Function to compute a record's Maximal Matching Set (MMS) based on a single linkage structure

Usage

mms(lambda, record)

Arguments

lambda

The linkage structure

record

A vector of records

Value

Computes a records MMS

Examples

lambda <- matrix(c(1,1,2,2,3,3),ncol=3)
record <- c(1,10,3,5,20,2)
mms(lambda=lambda, record=record)

Function to compute a record's MPMMS based on a Gibbs sampler. Note: It returns a list of the MPMMS ($mpmms) and its probability ($prob)

Description

Function to compute a record's MPMMS based on a Gibbs sampler.
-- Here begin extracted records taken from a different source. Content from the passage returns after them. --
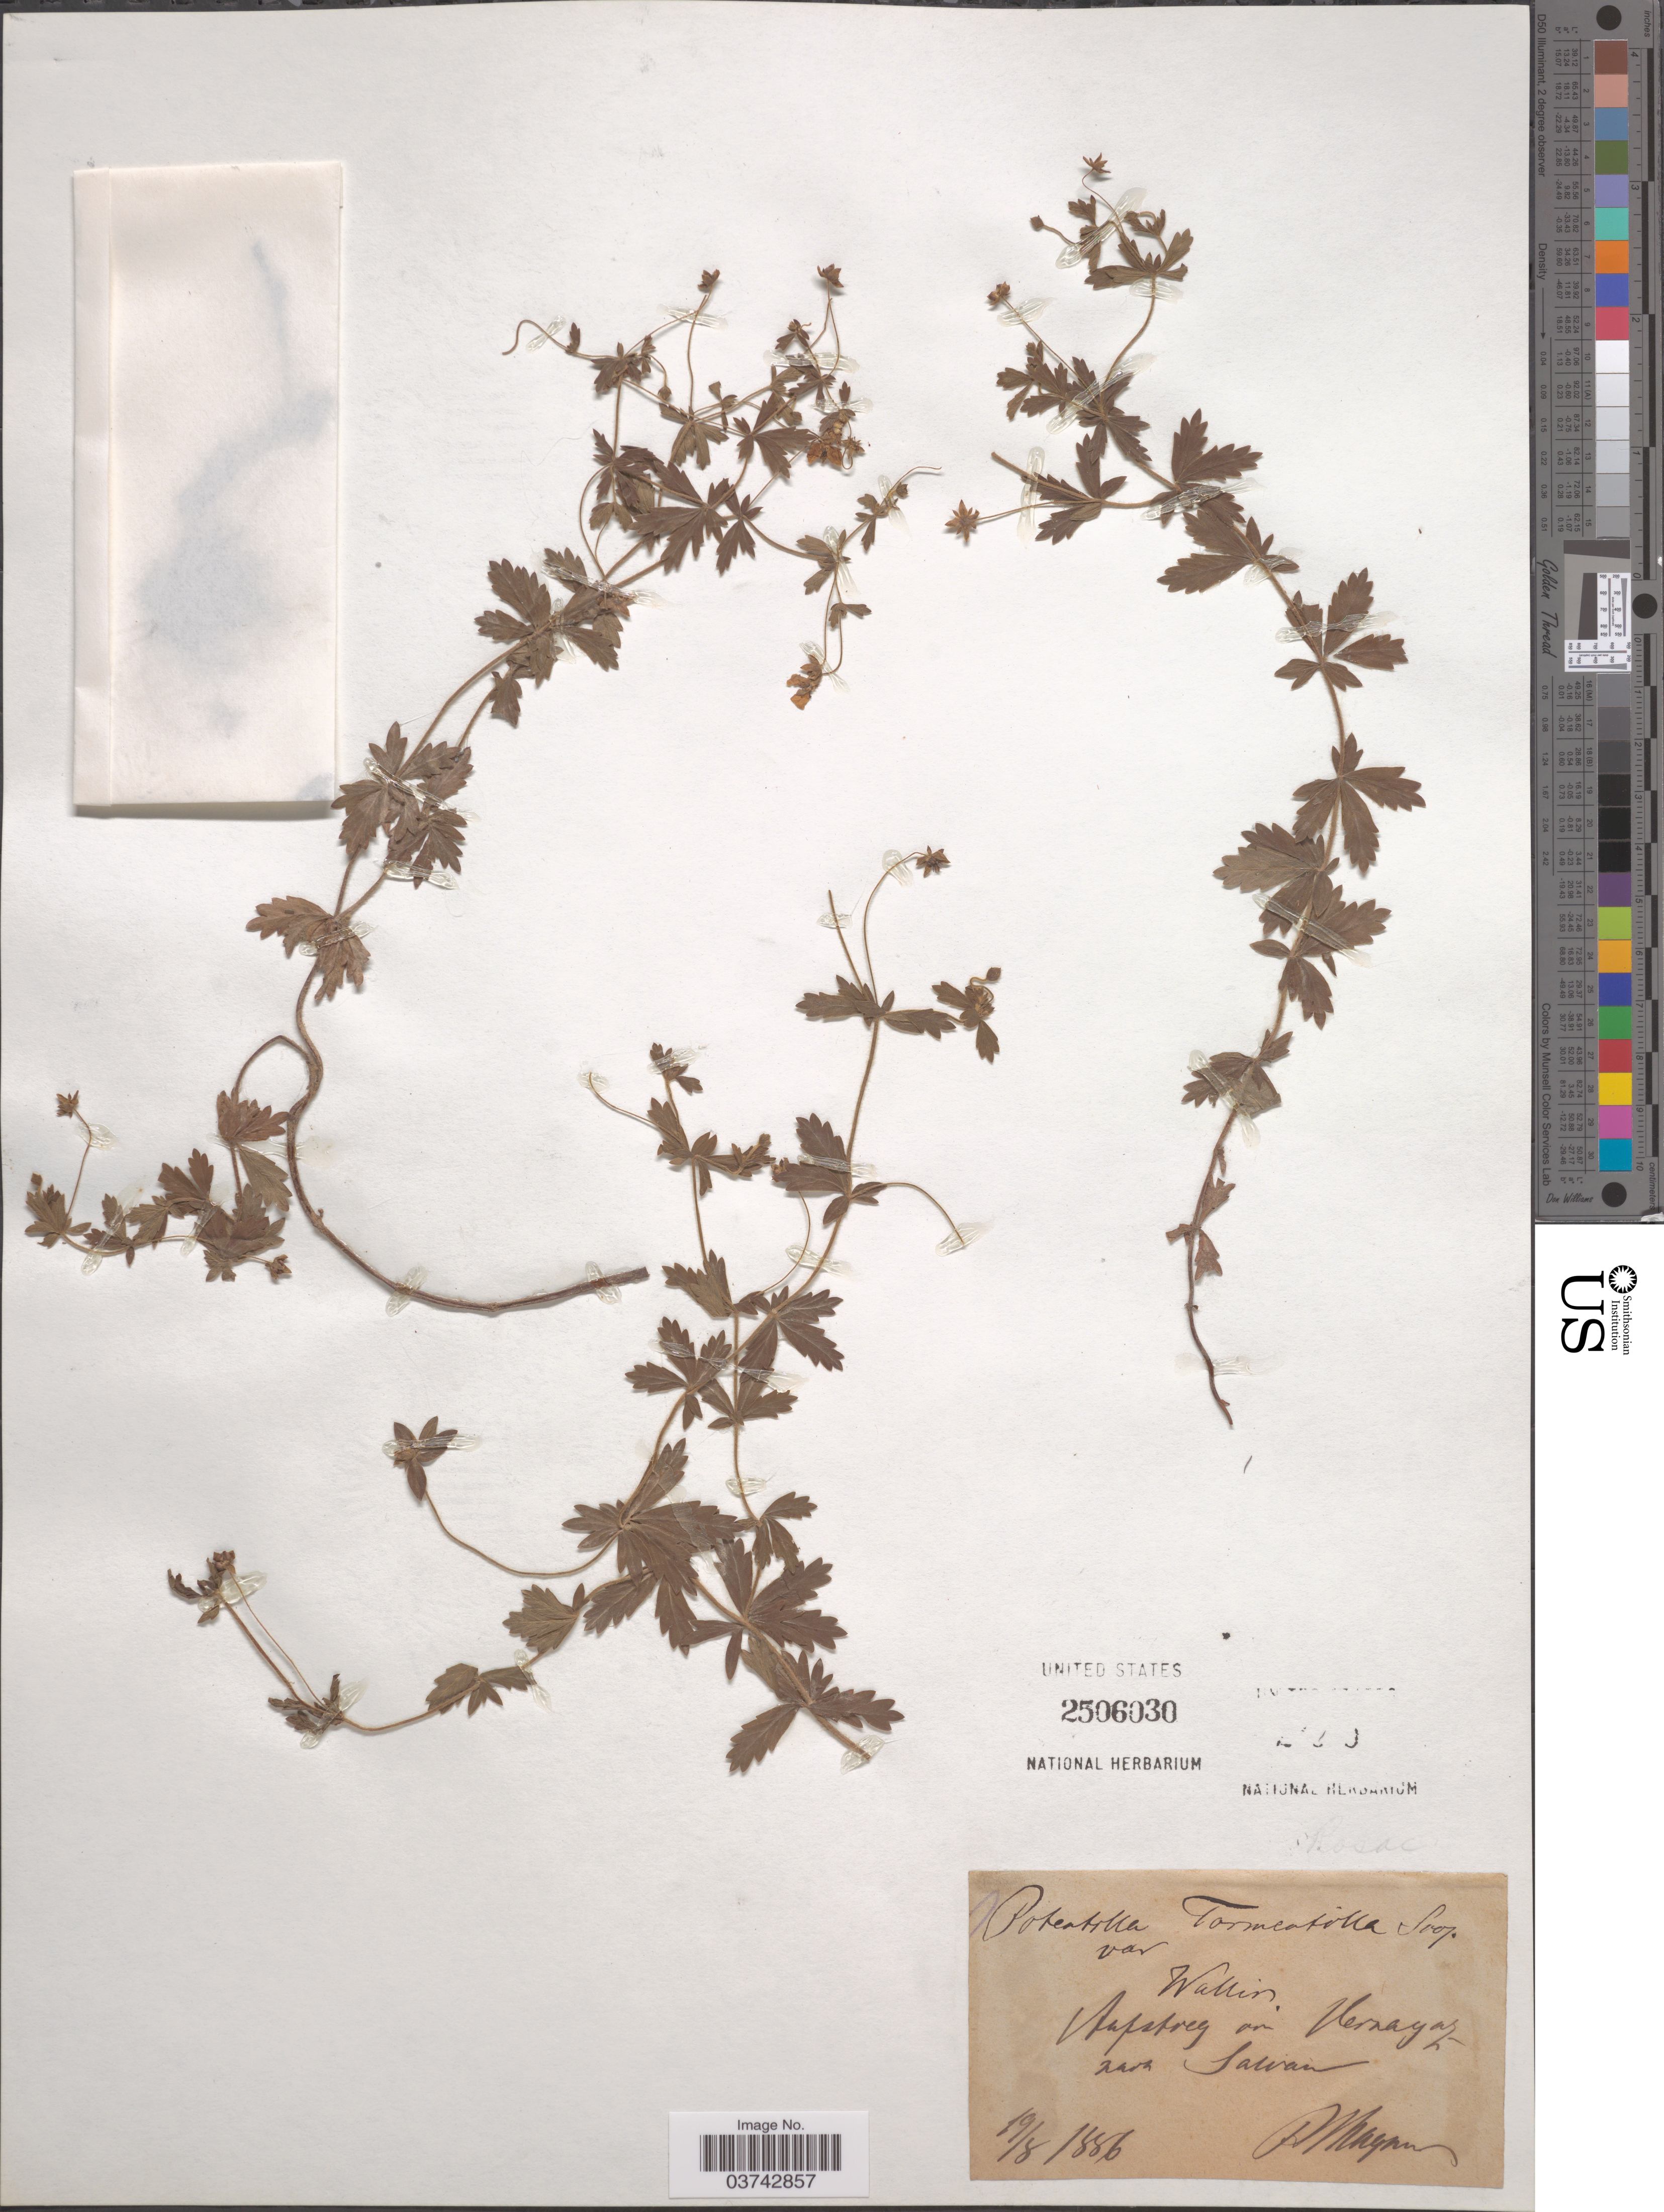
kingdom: Plantae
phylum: Tracheophyta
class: Magnoliopsida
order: Rosales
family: Rosaceae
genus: Potentilla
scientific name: Potentilla tormentilla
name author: Neck.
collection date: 1886-08-19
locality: Wallin. Napstreg am Hernayaz para Salvan. [interpreted]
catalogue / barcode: US 2506030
Note: It returns a list of the MPMMS ($mpmms) and its probability ($prob)

Usage

mpmms(lam.gs, record)

Arguments

lam.gs

The gibbs sampler

record

A specific record

Value

Returns a list of the MPMSS and the associated probabilities.

Examples

lam.gs <- matrix(c(1,1,2,2,3,3,5,6,4,3,4,5,3,2,4,1,2,3,4,2),ncol=20,  nrow=4)
record <- c(1,3,1,3,1,3,1,3,1,3,1,3,1,3,1,3,1,3,1,3)
mpmms(lam.gs=lam.gs, record=record)

Function to take links list that may contain 3-way, 4-way, etc. and reduce it to pairwise only (e.g., a 3-way link 12-45-78 is changed to 2-way links: 12-45, 12-78, 45-78

Description

Function to take links list that may contain 3-way, 4-way, etc. and reduce it to pairwise only (e.g., a 3-way link 12-45-78 is changed to 2-way links: 12-45, 12-78, 45-78

Usage

pairwise(.links)

Arguments

.links

A vector of records that are linked to one another

Value

Returns two ways links of records

Examples

id <- c(1,2,3,4,5,1,7,8,9,10,11,12,13,14,15,16,17,18,19,20)
lam.gs <- matrix(c(1,1,2,2,3,3,5,6,4,3,4,5,3,2,4,1,2,3,4,2),ncol=20, nrow=4)
est.links <- links(lam.gs)
est.links.pair <- pairwise(est.links)

Gibbs sampler for empirically motivated Bayesian record linkage

Description

Gibbs sampler for empirically motivated Bayesian record linkage

Usage

rl.gibbs(
  file.num = file.num,
  X.s = X.s,
  X.c = X.c,
  num.gs = num.gs,
  a = a,
  b = b,
  c = c,
  d = d,
  M = M
)

Arguments

file.num

The number of the file

X.s

A vector of string variables

X.c

A vector of categorical variables

num.gs

Total number of gibb iterations

a

Shape parameter of Beta prior

b

Scale parameter of Beta prior

c

Positive constant

d

Any distance metric measuring the latent and observed string

M

The true value of the population size

Value

lambda.out The estimated linkage structure via Gibbs sampling

Examples

data(RLdata500)
X.c <- as.matrix(RLdata500[c("by","bm","bd")])[1:3,]
p.c <- ncol(X.c)
X.s <- as.matrix(RLdata500[c(1,3)])[1:3,]
p.s <- ncol(X.s)
file.num <- rep(c(1,1,1),c(1,1,1))
d <- function(string1,string2){adist(string1,string2)}
lam.gs <- rl.gibbs(file.num,X.s,X.c,num.gs=2,a=.01,b=100,c=1,d, M=3)

RLdata500

Description

Data on synthetic generation of German names with 500 total records and 10 precent duplication.

Usage

RLdata500

Format

A data frame with five variables: fname_c1,lname_c1, by, codebm, bd.